The hot dressing used wilts the cabbage somewhat and acts as a marinade, but leaves the shredded cabbage with the perfect amount of crunch so it doesn’t become a soggy mixture, but a vibrant and fresh addition to your menu. Assembled in minutes, the cabbage needs to be chilled for a few hours before serving, so it’s cold and delicious. A simple apple cider vinegar dressing adds the perfect coat of flavor to any cabbage of your liking and makes this mixture a great addition to any meat-heavy meal, but also a wonderful base for other dishes. Combine shredded cabbage or coleslaw mix with the sliced onion.
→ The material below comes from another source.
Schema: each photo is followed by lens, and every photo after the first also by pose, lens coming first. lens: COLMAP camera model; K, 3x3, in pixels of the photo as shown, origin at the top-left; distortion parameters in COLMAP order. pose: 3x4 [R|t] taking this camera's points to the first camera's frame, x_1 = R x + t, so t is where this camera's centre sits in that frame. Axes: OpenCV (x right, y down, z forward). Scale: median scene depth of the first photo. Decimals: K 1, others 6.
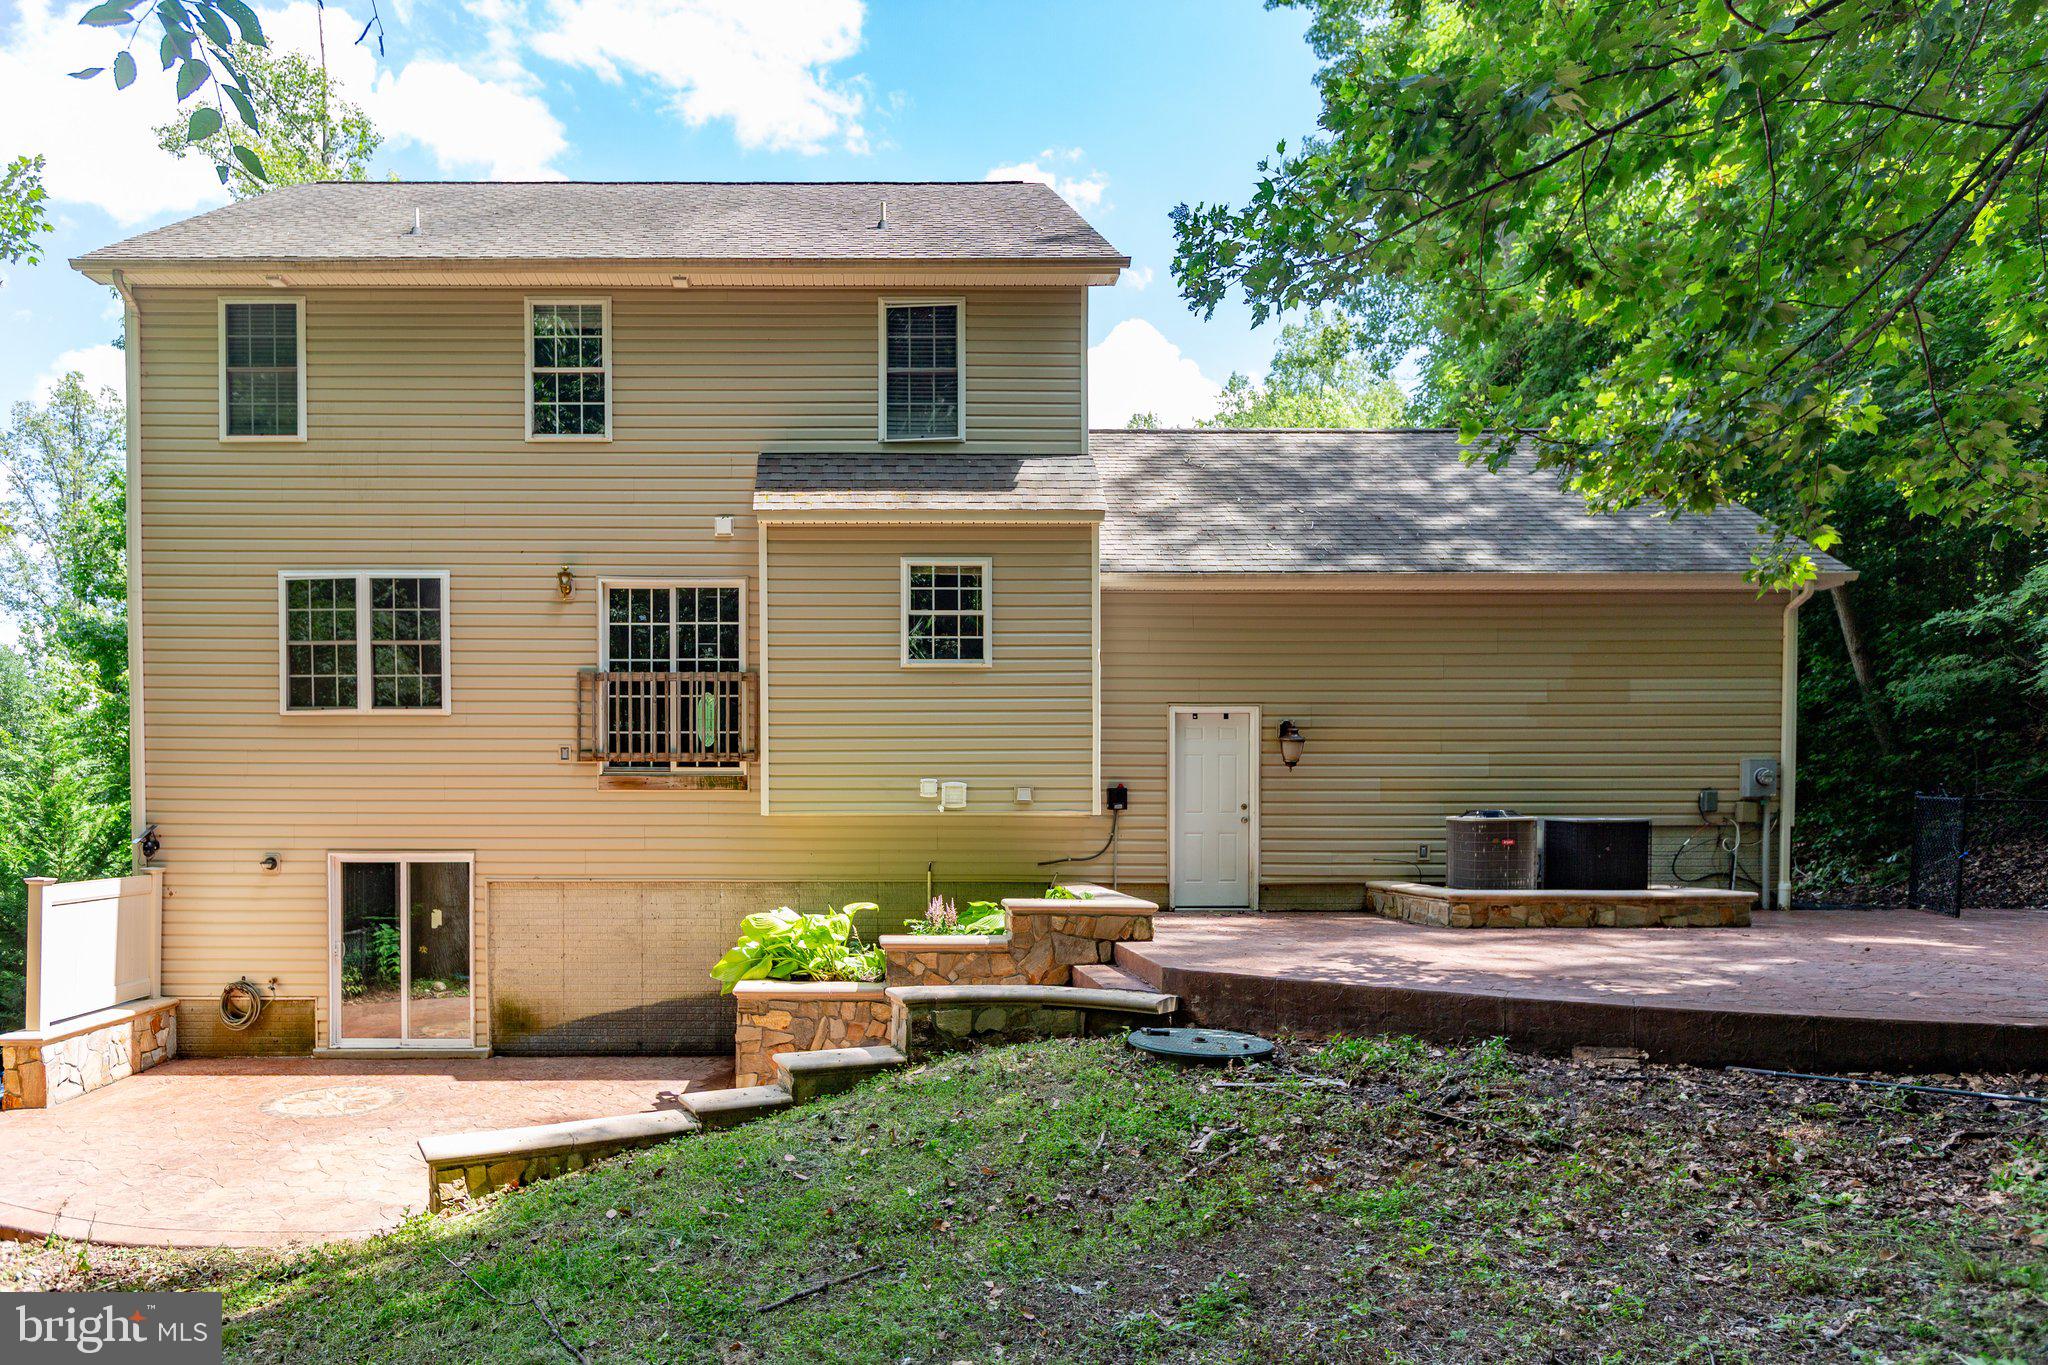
lens RADIAL K [[1211.4, 0, 787.2], [0, 1211.4, 840.1], [0, 0, 1]] dist [0.005132, 0.000362]
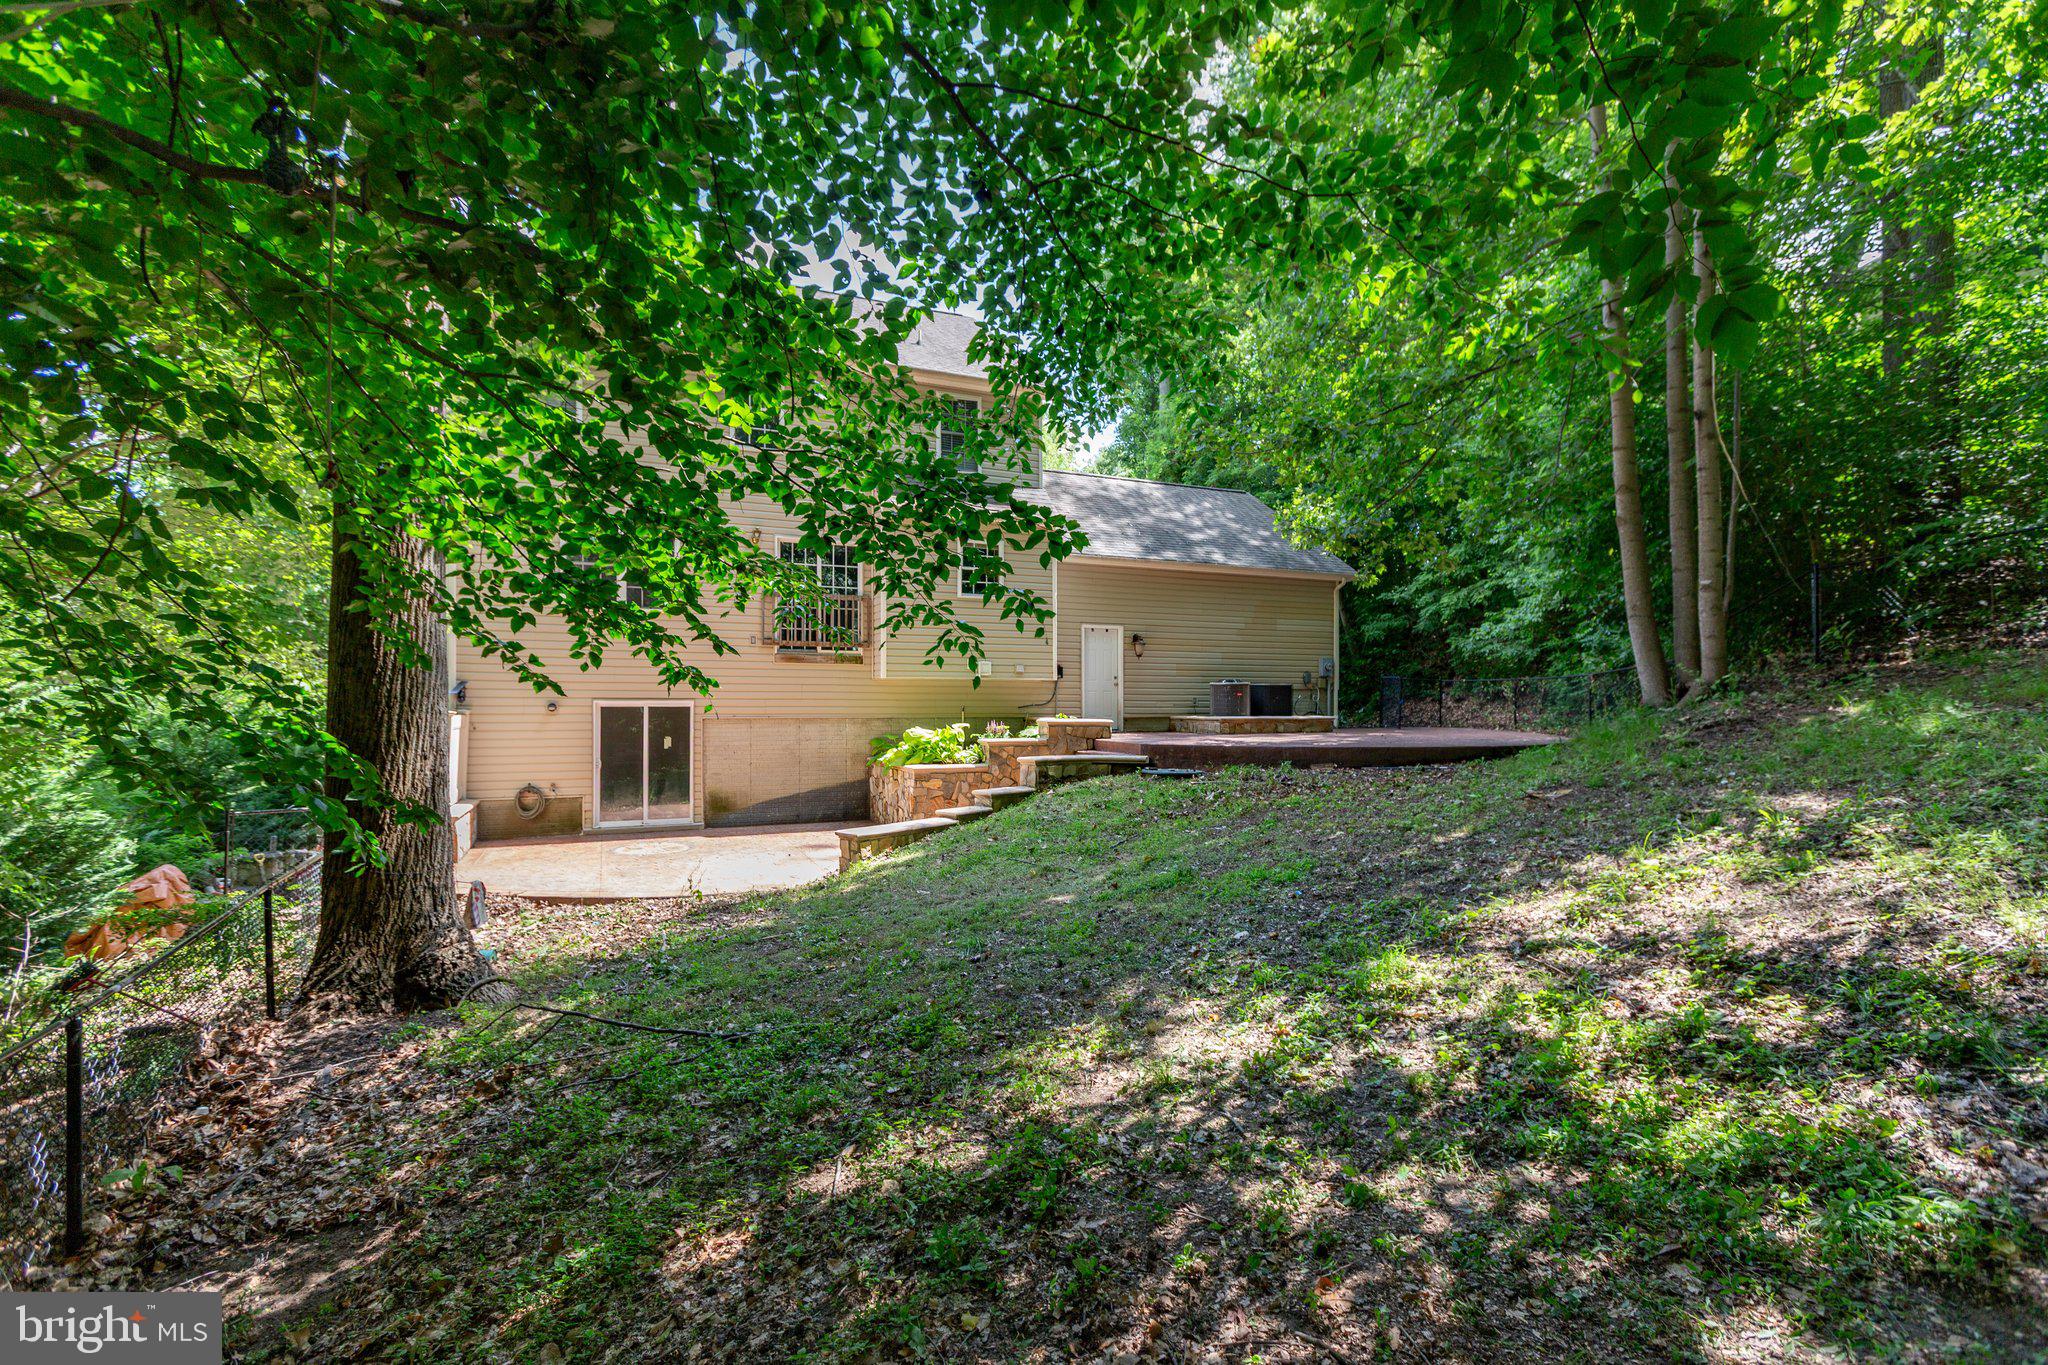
lens RADIAL K [[977.0, 0, 948.0], [0, 977.0, 692.7], [0, 0, 1]] dist [-0.001136, -0.000257]
pose [[0.927897, 0.008109, 0.372748, -0.434842], [0.005476, 0.999359, -0.035374, 0.048128], [-0.372796, 0.034865, 0.927258, -0.325829]]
Combine the dressing ingredients in a saucepan and bring to a boil. Pour the hot dressing over the cabbage and toss well to coat. Cool the coleslaw slightly, cover, and then refrigerate until serving time.

Add shredded carrots, thinly sliced celery, or thinly sliced green apples. As the apples might oxidate quickly, add them last, right before serving. 4 cup of thinly sliced radish. Add about 1 cup of shredded red cabbage to the coleslaw.